The shekel remains fragile after a sharp two-day sell-off inspired by the adoption of a key element of the government's judicial overhaul, despite finding some reassurance in the lack of credit-rating action after Moody's said it would release a special unscheduled report on Israel yesterday.

  • USD/ILS has edged higher this morning but is yet to test yesterday's high (3.7232), last changing hands +110 pips at 3.7078. A break above Jun 30 high of 3.7308 would bring Jun 2 cycle high of 3.7551 into view. Implied volatilities remain elevated, holding gains from the past two days, with one-month tenor seen at its best levels since mid-April. Meanwhile, Israel's benchmark TA-35 Index sits 2.4% on the day, reducing yesterday's loss.

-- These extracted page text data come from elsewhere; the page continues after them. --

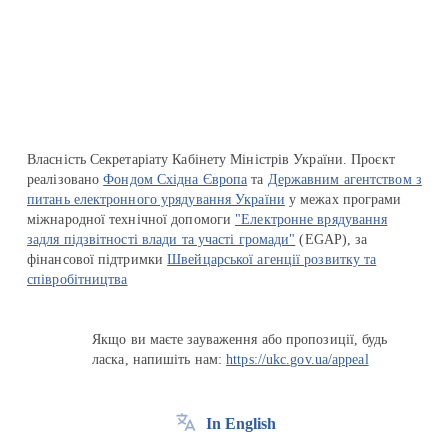
Перейти на сайт Ukraine.ua
Власність Секретаріату Кабінету Міністрів України. Проєкт
реалізовано
Фондом Східна Європа
та
Державним агентством з
питань електронного урядування України
у межах програми
міжнародної технічної допомоги
"Електронне врядування
задля підзвітності влади та участі громади"
(EGAP), за
фінансової підтримки
Швейцарської агенції розвитку та
співробітництва
Якщо ви маєте зауваження або пропозиції, будь
ласка, напишіть нам:
https://ukc.gov.ua/appeal
In English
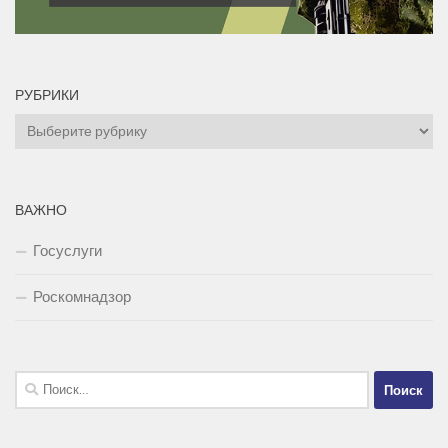
РУБРИКИ
Рубрики
ВАЖНО
Госуслуги
Роскомнадзор
Найти:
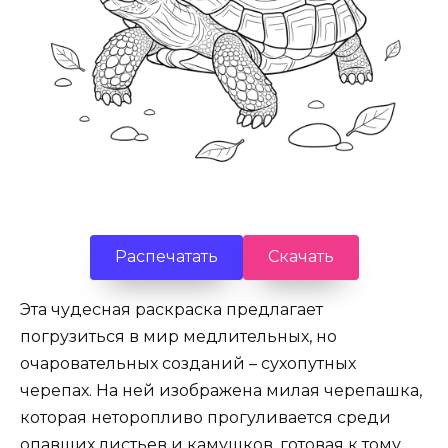
Распечатать
Скачать
Эта чудесная раскраска предлагает
погрузиться в мир медлительных, но
очаровательных созданий – сухопутных
черепах. На ней изображена милая черепашка,
которая неторопливо прогуливается среди
опавших листьев и камушков, готовая к тому,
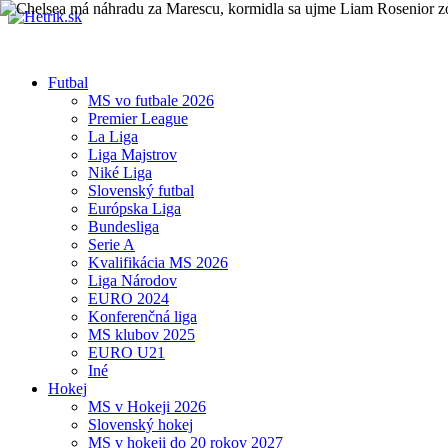
Futbal
MS vo futbale 2026
Premier League
La Liga
Liga Majstrov
Niké Liga
Slovenský futbal
Európska Liga
Bundesliga
Serie A
Kvalifikácia MS 2026
Liga Národov
EURO 2024
Konferenčná liga
MS klubov 2025
EURO U21
Iné
Hokej
MS v Hokeji 2026
Slovenský hokej
MS v hokeji do 20 rokov 2027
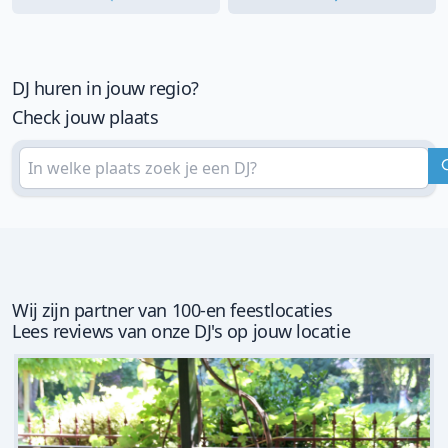
DJ huren in jouw regio?
Check jouw plaats
Wij zijn partner van 100-en feestlocaties
Lees reviews van onze DJ's op jouw locatie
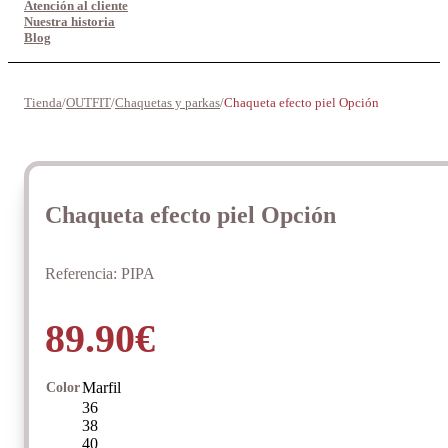
Atención al cliente
Nuestra historia
Blog
Tienda
/
OUTFIT
/
Chaquetas y parkas
/
Chaqueta efecto piel Opción
Chaqueta efecto piel Opción
Referencia:
PIPA
89.90
€
Marfil
Color
36
38
40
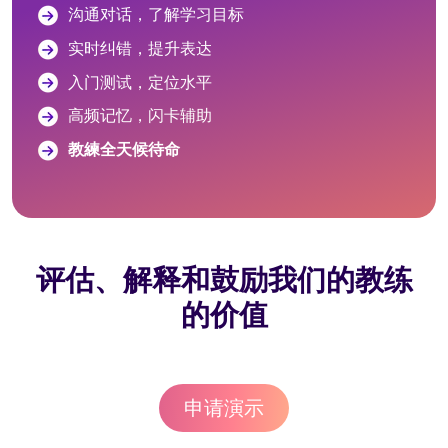
沟通对话，了解学习目标
实时纠错，提升表达
入门测试，定位水平
高频记忆，闪卡辅助
教練全天候待命
评估、解释和鼓励我们的教练
的价值
申请演示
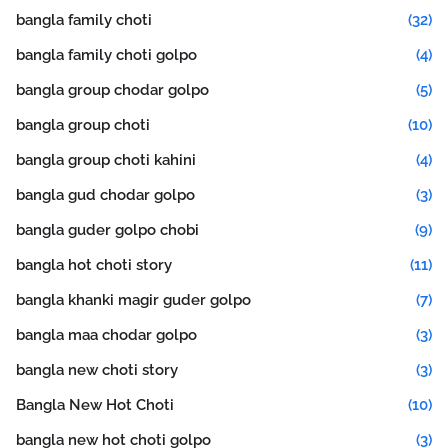
bangla family choti
(32)
bangla family choti golpo
(4)
bangla group chodar golpo
(5)
bangla group choti
(10)
bangla group choti kahini
(4)
bangla gud chodar golpo
(3)
bangla guder golpo chobi
(9)
bangla hot choti story
(11)
bangla khanki magir guder golpo
(7)
bangla maa chodar golpo
(3)
bangla new choti story
(3)
Bangla New Hot Choti
(10)
bangla new hot choti golpo
(3)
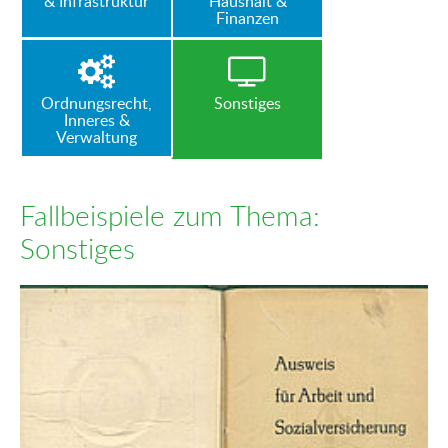
& Infrastruktur
Haushalt &
Finanzen
Ordnungsrecht,
Sonstiges
Inneres &
Verwaltung
Fallbeispiele zum Thema:
Sonstiges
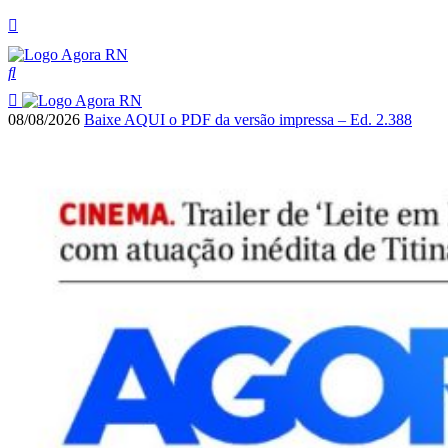
08/08/2026
Baixe AQUI o PDF da versão impressa – Ed. 2.388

  • The rating agency warned of "negative consequences for Israel's economy and security situation" and a "significant risk" of political and social tensions after the Knesset passed the so-called "reasonableness" bill, significantly limiting judicial review of government decisions. Moody's changed Israel's credit-rating outlook to "stable" from "positive" in April, but did not announce any fresh decisions yesterday.
  • Prime Minister Benjamin Netanyahu and Finance Minister Bezalel Smotrich called the initial market reaction to their legislation a "momentary reaction," adding that "when the dust settles, it will become clear that the Israeli economy is very strong."